Но Холмс не ответил и продолжал делать вслух свои наблюдения
- К тому же совсем недавно вы промокли до нитки, а ваша служанка – весьма неряшливая особа.
Растерянному Ватсону пришлось признаться, что и это правда.
- Как я об этом догадался? – продолжал Холмс. – Все проще простого. На внутренней стороне вашего левого башмака видны шесть почти параллельных царапин. Это наводит на мысль, что кто-то очень небрежно удалял засохшую грязь с вашей подошвы. Вывод: вы выходили на улицу в дурную погоду и у вас прескверная прислуга. От вас пахнет йодом, на указательном пальце черное  пятно от ляписа, а по припухлости на цилиндре можно судить, куда запрятан стетоскоп. Следовательно, вы являетесь весьма деятельным приверженцем клятвы Гиппократа.
Ватсон успокоительно рассмеялся столь простому объяснению моего хозяина.
- Холмс, у вас всегда все смехотворно просто, но вот я каком-то конкретном случае вряд ли смог бы прийти к таким умозаключениям. Хотя, должен сказать, глаз у меня острый.
Они перекинулись еще несколькими фразами на эту тему, пока, наконец, хозяин не протянул Ватсону какую-то записку.
- Получена с последней почтой, - заметил Холмс. – Не откажите мне в удовольствии и прочтите ее вслух.
- «Сегодня вечером, без четверти восемь,  к вам зайдет господин, который желает посоветоваться по очень важному делу. Услуги, которые вы оказали недавно одной из королевских фамилий Европы, доказывают, что вам можно доверять дела чрезвычайной важности. Такой отзыв о вас мы отовсюду получили. Будьте дома в этот час и не считайте оскорблением, если посетитель будет в маске».

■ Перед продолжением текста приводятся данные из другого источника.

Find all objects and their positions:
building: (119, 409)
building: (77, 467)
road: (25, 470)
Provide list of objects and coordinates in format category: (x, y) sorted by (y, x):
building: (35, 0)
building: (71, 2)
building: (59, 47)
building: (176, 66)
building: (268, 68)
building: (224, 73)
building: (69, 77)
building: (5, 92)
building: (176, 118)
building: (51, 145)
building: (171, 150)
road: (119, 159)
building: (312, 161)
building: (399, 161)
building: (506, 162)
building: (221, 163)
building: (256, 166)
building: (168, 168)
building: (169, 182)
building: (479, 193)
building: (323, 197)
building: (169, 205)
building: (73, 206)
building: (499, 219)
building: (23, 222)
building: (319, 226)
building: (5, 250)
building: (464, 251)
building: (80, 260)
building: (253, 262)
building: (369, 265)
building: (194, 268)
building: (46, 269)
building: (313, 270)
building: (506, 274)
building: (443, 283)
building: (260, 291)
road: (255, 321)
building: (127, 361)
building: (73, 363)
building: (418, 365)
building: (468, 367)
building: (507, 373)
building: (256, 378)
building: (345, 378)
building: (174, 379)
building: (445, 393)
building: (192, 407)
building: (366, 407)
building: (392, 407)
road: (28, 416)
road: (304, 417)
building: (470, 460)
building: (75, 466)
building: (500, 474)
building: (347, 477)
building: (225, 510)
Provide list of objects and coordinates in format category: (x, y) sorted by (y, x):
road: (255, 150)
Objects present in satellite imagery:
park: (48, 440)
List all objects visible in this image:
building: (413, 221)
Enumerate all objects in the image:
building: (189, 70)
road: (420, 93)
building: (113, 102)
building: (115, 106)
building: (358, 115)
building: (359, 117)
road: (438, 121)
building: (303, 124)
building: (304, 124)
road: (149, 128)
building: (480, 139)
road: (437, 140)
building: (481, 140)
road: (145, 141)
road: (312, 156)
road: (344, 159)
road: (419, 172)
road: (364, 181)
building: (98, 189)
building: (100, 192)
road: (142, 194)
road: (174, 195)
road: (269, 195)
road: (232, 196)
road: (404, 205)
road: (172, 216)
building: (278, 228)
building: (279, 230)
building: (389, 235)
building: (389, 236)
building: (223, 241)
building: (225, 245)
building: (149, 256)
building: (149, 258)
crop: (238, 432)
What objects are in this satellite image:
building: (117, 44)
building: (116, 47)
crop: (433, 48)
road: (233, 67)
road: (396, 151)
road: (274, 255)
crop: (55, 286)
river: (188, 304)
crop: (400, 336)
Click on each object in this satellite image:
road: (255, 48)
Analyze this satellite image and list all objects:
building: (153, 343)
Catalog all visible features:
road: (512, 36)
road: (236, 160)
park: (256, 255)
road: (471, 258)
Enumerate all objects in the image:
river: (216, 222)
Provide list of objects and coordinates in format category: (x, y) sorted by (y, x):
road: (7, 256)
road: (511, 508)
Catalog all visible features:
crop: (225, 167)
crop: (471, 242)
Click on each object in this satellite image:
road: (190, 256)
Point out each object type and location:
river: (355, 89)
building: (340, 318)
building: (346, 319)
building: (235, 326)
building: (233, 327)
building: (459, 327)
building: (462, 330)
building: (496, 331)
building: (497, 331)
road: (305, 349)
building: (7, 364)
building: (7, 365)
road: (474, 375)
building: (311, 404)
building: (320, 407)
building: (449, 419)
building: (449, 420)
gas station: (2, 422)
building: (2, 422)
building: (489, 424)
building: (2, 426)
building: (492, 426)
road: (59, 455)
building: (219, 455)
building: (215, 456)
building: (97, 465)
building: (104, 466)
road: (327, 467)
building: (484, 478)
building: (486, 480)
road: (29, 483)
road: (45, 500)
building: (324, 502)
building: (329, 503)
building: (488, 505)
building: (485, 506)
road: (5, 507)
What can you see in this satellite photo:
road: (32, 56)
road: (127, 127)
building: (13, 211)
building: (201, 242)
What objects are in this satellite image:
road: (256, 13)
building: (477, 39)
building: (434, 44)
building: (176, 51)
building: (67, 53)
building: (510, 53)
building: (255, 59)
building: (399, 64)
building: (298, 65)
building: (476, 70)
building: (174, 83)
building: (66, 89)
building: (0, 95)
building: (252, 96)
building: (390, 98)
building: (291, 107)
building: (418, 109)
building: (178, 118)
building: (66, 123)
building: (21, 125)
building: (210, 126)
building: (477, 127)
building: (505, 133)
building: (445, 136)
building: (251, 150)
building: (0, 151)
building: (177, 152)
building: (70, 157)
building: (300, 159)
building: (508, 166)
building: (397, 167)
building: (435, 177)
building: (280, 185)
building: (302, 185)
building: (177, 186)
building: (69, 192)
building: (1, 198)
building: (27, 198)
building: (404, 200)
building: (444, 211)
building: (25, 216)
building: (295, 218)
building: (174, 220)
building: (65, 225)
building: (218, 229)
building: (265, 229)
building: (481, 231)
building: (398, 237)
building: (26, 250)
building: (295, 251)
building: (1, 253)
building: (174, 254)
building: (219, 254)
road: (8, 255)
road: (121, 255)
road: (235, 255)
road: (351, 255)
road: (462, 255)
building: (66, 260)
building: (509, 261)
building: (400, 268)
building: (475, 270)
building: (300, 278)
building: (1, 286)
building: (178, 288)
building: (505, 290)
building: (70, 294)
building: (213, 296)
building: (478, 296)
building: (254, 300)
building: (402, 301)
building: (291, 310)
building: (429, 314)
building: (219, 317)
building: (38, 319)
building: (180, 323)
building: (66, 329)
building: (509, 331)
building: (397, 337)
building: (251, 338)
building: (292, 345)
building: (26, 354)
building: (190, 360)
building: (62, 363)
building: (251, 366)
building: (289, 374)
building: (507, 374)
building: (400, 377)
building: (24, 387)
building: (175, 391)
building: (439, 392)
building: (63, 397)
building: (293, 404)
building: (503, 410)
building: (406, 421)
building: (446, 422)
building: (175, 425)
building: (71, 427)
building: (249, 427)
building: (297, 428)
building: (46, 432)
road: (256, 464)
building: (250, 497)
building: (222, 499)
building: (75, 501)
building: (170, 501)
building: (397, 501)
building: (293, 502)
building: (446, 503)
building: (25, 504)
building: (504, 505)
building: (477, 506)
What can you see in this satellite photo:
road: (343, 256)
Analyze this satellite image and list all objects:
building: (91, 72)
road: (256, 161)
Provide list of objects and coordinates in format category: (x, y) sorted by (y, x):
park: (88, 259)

В маске… Значит, сегодня вечером здесь будет разыгран еще один искусный спектакль. Брошенная жена, оскорбленный муж, незаконный сын… Каких только тайн, пороков и грехов глупые люди не пытаются скрыть за этими масками! Но Холмс явно заинтересован. Они с Ватсоном рассматривают почтовую бумагу на свет, мнут ее и даже нюхают. Проделав несколько раз эти операции и выдвинув не меньше дюжины гипотез, они сходятся во мнении, что бумага вовсе не английская, произведена в Богемии, а автор записки – немец. Значит, вечером нас ожидает сюрприз в виде немецкого подданного в маске. Как говорится, займете места в своих ложах, симфония вот-вот начнется…
Я не успеваю додумать – внезапный звонок внизу прерывает мои размышления.
…Вошедший незнакомец поистине был исполином. Его можно было сравнит разве что с громадным контрабасом. Его футляр (люди называют это «одеждой») был слишком вычурный. Владелец этого наряда явно имел много денег и одновременно отличался весьма странным вкусом. Обилие глубокого голубого причудливо соединялось с огненно-красным и коричневым. Понадобилось несколько минут, чтобы привыкнуть к такому сочетанию. Не то чтобы дурной вкус, но хочу заметить, что на других людях это выглядело бы весьма неплохо. На других. Но только не на его массивной фигуре. К тому же эта ужасная черная маска на лице никак не спасала, а только портила все положение. А вот Холмс, к примеру, всегда безупречен: идет ли он на прием к августейшему лицу или переодевается бродягой или нищей старухой. Хорошо развитое чувство вкуса в сочетании с несомненным актерским талантом. Но я, кажется, уже об этом говорила…
У нашего «контрабаса» было имя – фон Крамм. Массивное имя соответствовало массивной фигуре.
Прошу прощения за невежливость, но, кажется, сама я не представилась: меня зовут Маттино и я итальянка. На самом деле мое полное имя гораздо длиннее, но Шерлок Холмс всегда звал меня именно так. Я хорошо помню тот теплый августовский день, когда в нашу мастерскую пришел Он и сыграл на мне несколько нот. Впервые услышав свой голос, я была удивлена – словно легкий ветерок, колышущий деревья, пронеслась моя песня. Я пела и слушала как завороженная. И я поняла – вот Он, мой настоящий  мастер, вот мой хозяин. Иногда мне даже кажется, что я единственная женщина, которой Холмс предан по-настоящему. Со мной он становится другим, перестает говорить, а иногда и даже думать о своей работе. Со мной он действительно отдыхает, и я очень рада дарить ему минуты этого блаженства…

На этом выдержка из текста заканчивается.